The traditional healthcare business is fading into the sunset, along with its complex product structures, incomprehensible reimbursement models, and confusing industry jargon. A new day is dawning, and opportunities abound for the players that are prepared to pursue them.
The U.S. healthcare system suffers from excessive costs and wasteful spending, and it is growing at an unsustainable rate. The Patient Protection and Affordable Care Act (PPACA, often shortened to ACA or Obamacare) holds payers accountable for controlling costs. While some costs are beyond the scope of what payers can solve, much of the spending is well within their control. With the spotlight on consumers (patients) and on reducing costs, the balance of power and risk is shifting — and it is calling into question the traditional roles of employers, payers, and providers (see figure).
Figure: Today’s Complex Healthcare Landscape
As the days of business-to-business (B2B) healthcare come to an end and the market becomes more consumer-centric, the players that remain must evolve to stay afloat in this human-to-human (H2H) world.

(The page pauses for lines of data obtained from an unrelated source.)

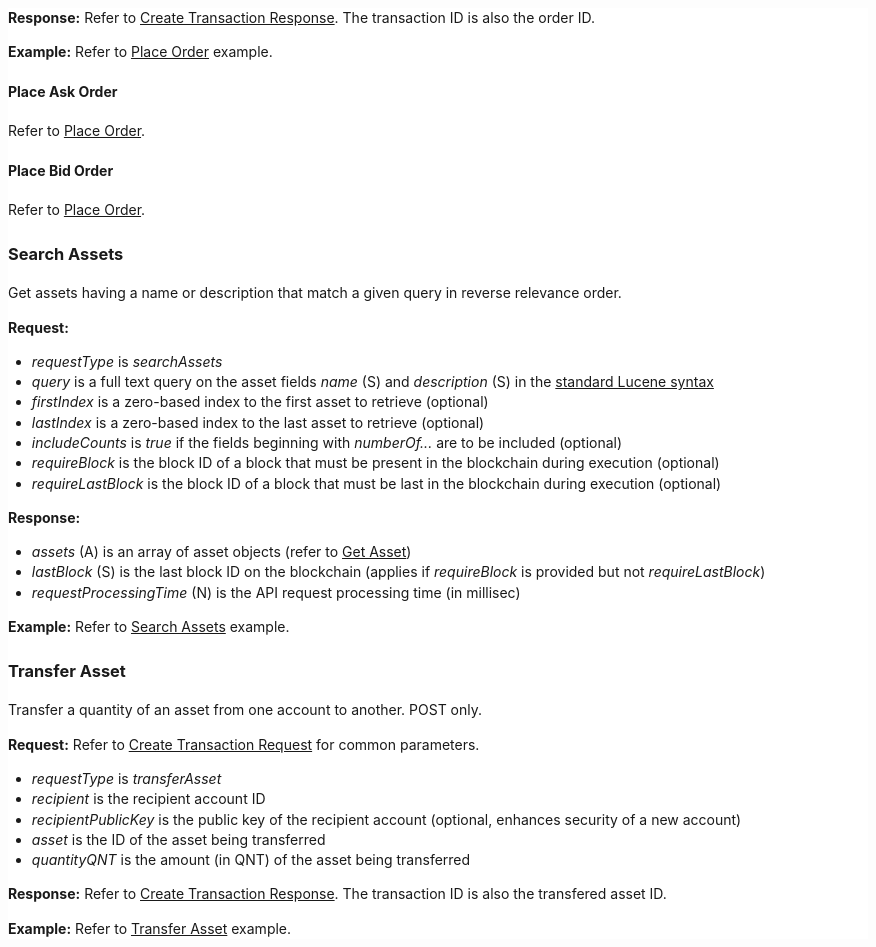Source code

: **Response:** Refer to [Create Transaction Response](all.md#create-transaction-response "The Blue0x API"). The transaction ID is also the order ID.

**Example:** Refer to [Place Order](API_Examples.md#place-order "The Blue0x API Examples") example.

#### Place Ask Order

Refer to [Place Order](#place-order "The Blue0x API").

#### Place Bid Order

Refer to [Place Order](#place-order "The Blue0x API").

### Search Assets

Get assets having a name or description that match a given query in reverse relevance order.

**Request:**

*   _requestType_ is _searchAssets_
*   _query_ is a full text query on the asset fields _name_ (S) and _description_ (S) in the [standard Lucene syntax](https://lucene.apache.org/core/2_9_4/queryparsersyntax.html#Overview)
*   _firstIndex_ is a zero-based index to the first asset to retrieve (optional)
*   _lastIndex_ is a zero-based index to the last asset to retrieve (optional)
*   _includeCounts_ is _true_ if the fields beginning with _numberOf..._ are to be included (optional)
*   _requireBlock_ is the block ID of a block that must be present in the blockchain during execution (optional)
*   _requireLastBlock_ is the block ID of a block that must be last in the blockchain during execution (optional)

**Response:**

*   _assets_ (A) is an array of asset objects (refer to [Get Asset](#get-asset "The Blue0x API"))
*   _lastBlock_ (S) is the last block ID on the blockchain (applies if _requireBlock_ is provided but not _requireLastBlock_)
*   _requestProcessingTime_ (N) is the API request processing time (in millisec)

**Example:** Refer to [Search Assets](API_Examples.md#search-assets "The Blue0x API Examples") example.

### Transfer Asset

Transfer a quantity of an asset from one account to another. POST only.

**Request:** Refer to [Create Transaction Request](all.md#create-transaction-request "The Blue0x API") for common parameters.

*   _requestType_ is _transferAsset_
*   _recipient_ is the recipient account ID
*   _recipientPublicKey_ is the public key of the recipient account (optional, enhances security of a new account)
*   _asset_ is the ID of the asset being transferred
*   _quantityQNT_ is the amount (in QNT) of the asset being transferred

**Response:** Refer to [Create Transaction Response](all.md#create-transaction-response "The Blue0x API"). The transaction ID is also the transfered asset ID.

**Example:** Refer to [Transfer Asset](API_Examples.md#transfer-asset "The Blue0x API Examples") example.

As introduced by the Triple Aim framework, the healthcare system requires all players to participate with shared incentives to drive change and help patients see healthier, more affordable outcomes. This requires deep analytic capabilities to integrate data across myriad sources (including providers, patients, and medical histories), to assess personalized risk based on demographics and treatments, and to create informed recommendations to control cost and improve care. Who will orchestrate this? How will shared incentives be structured?
The future of healthcare depends on an integrated, collaborative environment producing high quality at an optimized cost. It is unclear exactly how we will get there or who will win or lose. In this uncharted territory, there are still many unknowns — from the balance of risk and cost to the future of employer-sponsored care, the political landscape, and the bipartisan tug-of-war.